- **Excerpt**
________________________
The problem is that when the Constitution doesn't address an issue, the USSC has seemingly been known to pull a fast one and, taking advantage of epidemic constitutional ignorance, wrongly legislates special interest agendas from the bench in the name of the Constitution. Indeed, the USSC sometimes seemingly "finds" an issue in the Constitution via a séance, as opposed to honestly saying that the Constitution's silence about a given issue means that the 10th A. automatically makes the issue a state power issue.

Chisholm and Georgia (1793) might have been the first case where the states did catch on to the USSC's tendency to legislate from the bench when the Constitution doesn't clearly address an issue. The states smartly retaliated against the USSC's "unconstitutional" decision against the states in Chisholm v. Georgia by making the 11th Amendment.
________________________
- **Source information**
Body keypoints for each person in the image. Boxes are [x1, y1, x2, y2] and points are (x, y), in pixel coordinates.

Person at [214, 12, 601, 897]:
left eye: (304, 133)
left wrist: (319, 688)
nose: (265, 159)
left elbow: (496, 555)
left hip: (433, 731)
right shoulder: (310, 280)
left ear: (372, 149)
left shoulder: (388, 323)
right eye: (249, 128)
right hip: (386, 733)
________________________
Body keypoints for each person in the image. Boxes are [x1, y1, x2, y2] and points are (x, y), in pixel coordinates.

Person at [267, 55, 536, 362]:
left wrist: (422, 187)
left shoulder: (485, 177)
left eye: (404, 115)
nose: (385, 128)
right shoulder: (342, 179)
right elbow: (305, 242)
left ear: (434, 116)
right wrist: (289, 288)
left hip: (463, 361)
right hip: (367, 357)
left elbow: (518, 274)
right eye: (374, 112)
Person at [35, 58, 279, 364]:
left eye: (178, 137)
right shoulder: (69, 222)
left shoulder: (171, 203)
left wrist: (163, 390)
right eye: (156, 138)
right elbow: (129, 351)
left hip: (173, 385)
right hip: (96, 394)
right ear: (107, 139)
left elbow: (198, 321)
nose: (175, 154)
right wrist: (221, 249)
________________________
- **Work to be completed**
In the excerpt about the Supreme Court, what did the states do to retaliate against the decision in Chisholm v. Georgia?

- **Solution to the exercise**
They made the 11th Amendment.